Courtney, Paul, Aaron and Majid, with me behind the camera
Monday, August 11, 2003. Warm night at the K, light breeze, floppy hat night, Yankees in town for the first of three. The occasion heightened by our anticipation and apprehension: the Royals are 62-54 and coming off a two-game winning streak, but just the week before they'd lost four straight, and the Twins are coming on fast and people have augured a collapse for months now, and these are after all the dog days and these are the Yankees and this -- this first place thing -- isn't supposed to happen, not in real life. Too often the miraculous had graced this team: late-inning comebacks, nerve-frying saves, walk-off hits, unsung heroes. And something all 40,406 of us squeezed into the K this night knew was that these phantasmagorias stitched together form a dream, sure, but not a season, and that it was a dream to be treaded on, not savored. But something strange happens as the seats fill and the sun drops: we look at our programs and around at each other and this scene -- Kauffman swelling in the faint shadows of twilight like it did in the days of Brett and Wilson and Saberhagen and Q and Jackson -- and suddenly we believe. There's no good reason why, but the buzz becomes a palpable roar and all of a sudden it's true, always has been and can be forever -- we are a first-place team all over again, playing our rivals, bitter once more, competing for a championship...
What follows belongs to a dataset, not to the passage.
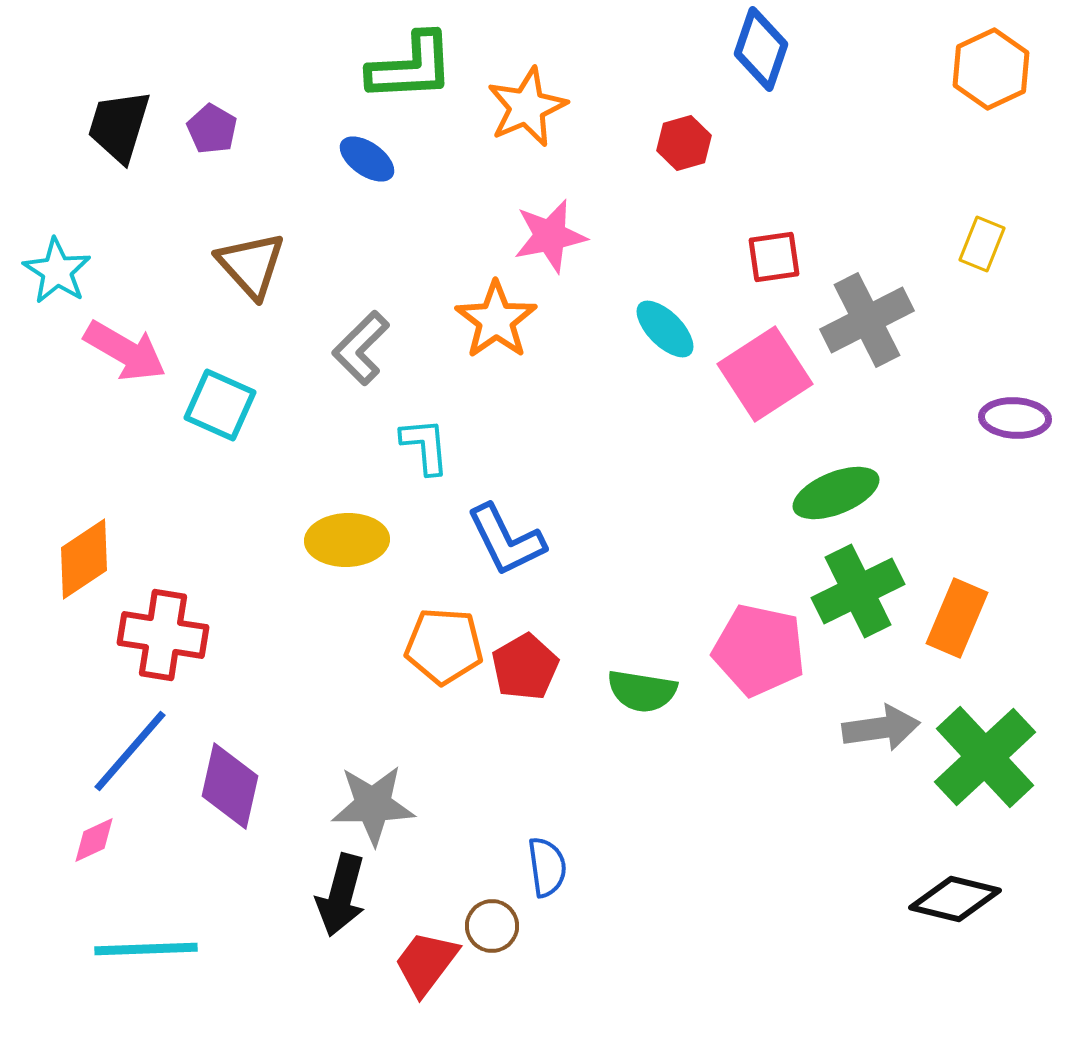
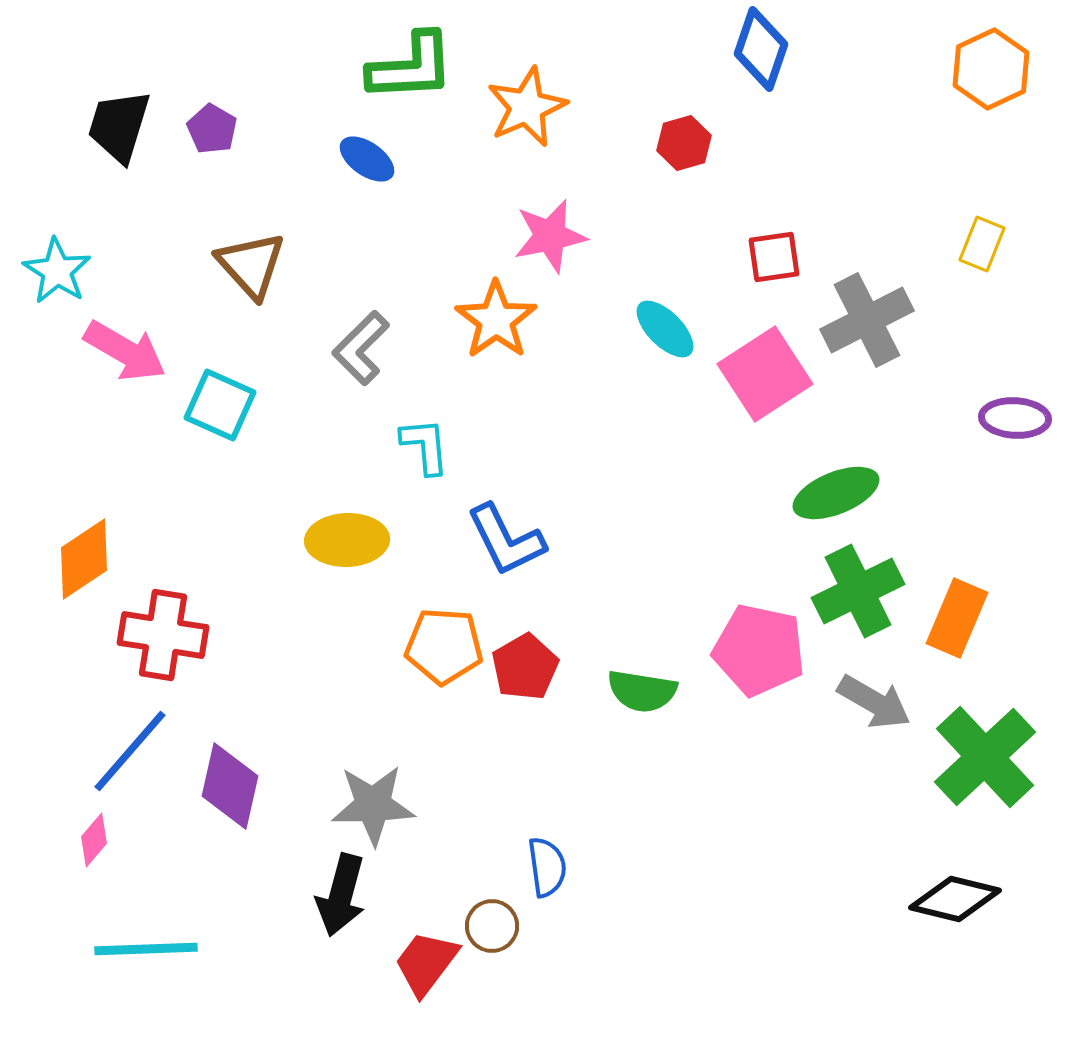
gray arrow at (881, 728): moved 7 px left, 26 px up; rotated 38 degrees clockwise
pink diamond at (94, 840): rotated 24 degrees counterclockwise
I remember only bits and pieces of the game itself: that the two teams set a record for most doubles; that everything proceeded at a brisk pace despite the poor pitching; that Paul Abbott fell behind early, but the Royals, down 5-1 and without Beltran in the lineup, rallied for four runs in the bottom of the third to chase David Wells; that there was a thunderous "We want donuts" chant in the bottom of the eighth, with the Royals up 8 (or 9) to 7, for 12 hits meant a dozen free Krispy Kreme donuts for everyone in attendance.... But the details don't matter. It was the thrill of a meaningful game in August, the feeling of tension tightening -- not relaxing -- over the course of an exhausting season, the thought that autumn and the shortening of days and the eventual winter may yet be delayed by a heated pennant race. In short, baseball at its best.
The "We want donuts" chant, in full throatEric Neel filed an excellent, almost sublime
report of that night for ESPN's Page 2 -- this during the height of his writing prowess, and when Page 2 was still black-on-yellow, gritty, unabashed and legitimately different from the conventional. His report began:
"Like beauty pageant contestants and kindergarten kids, I wish first and foremost for world peace, of course. But my second most fervent wish for the world is that every kid from one to 92 at least once gets the chance to experience the kind of ballgame I experienced Monday night at Kauffman Stadium in Kansas City."When people ask why I root for the Royals, I tell them about the virtues of patience and the heralds of glory and I quote Roger Angell, who in
The Summer Game wrote about the 1962 Mets, "This was a new recognition that perfection is admirable but a trifle inhuman, and that a stumbling kind of semi-success can be much more warming.... These exultant yells for the Mets were also yells for ourselves." But really, I could just tell them about that game on August 11.
But back to the present. The arrival of Pena all but ends the week-long speculation about the future of Angel Berroa. A Royals spokesperson just told a colleague of mine, "As of right now, it's still Berroa (as the starter). It's still his job. That might change in a week." Nothing is official yet, of course, so I'll keep the "Best of Angel Berroa" farewell list of highlights on ice. But something tells me we won't have to wait a week.
Berroa, of course, was AL Rookie of the Year in 2003. Somehow that makes his impending release that much sadder.